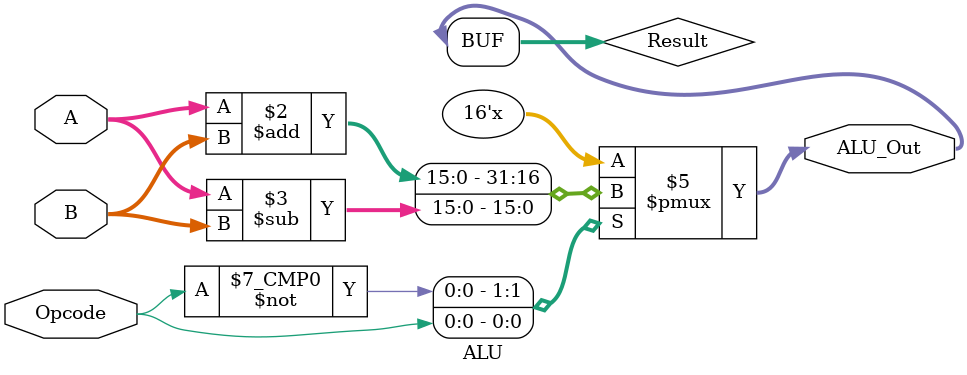
<source format=v>
module ALU(
	input	[15:0] A,B,
	input Opcode,
	output [15:0] ALU_Out
);
//data type
reg[15:0] Result;
assign ALU_Out = Result;
always @(*)
begin
	case(Opcode)
	1'b0:
		Result = A+B;
	1'b1:
		Result = A-B;
	default: Result = A+B;
	endcase
	end
endmodule

</source>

Work to complete » Set the data above down again exactly as given, with no pictures.

The completed task »
<source format=v>
module ALU(
	input	[15:0] A,B,
	input Opcode,
	output [15:0] ALU_Out
);
//data type
reg[15:0] Result;
assign ALU_Out = Result;
always @(*)
begin
	case(Opcode)
	1'b0:
		Result = A+B;
	1'b1:
		Result = A-B;
	default: Result = A+B;
	endcase
	end
endmodule

</source>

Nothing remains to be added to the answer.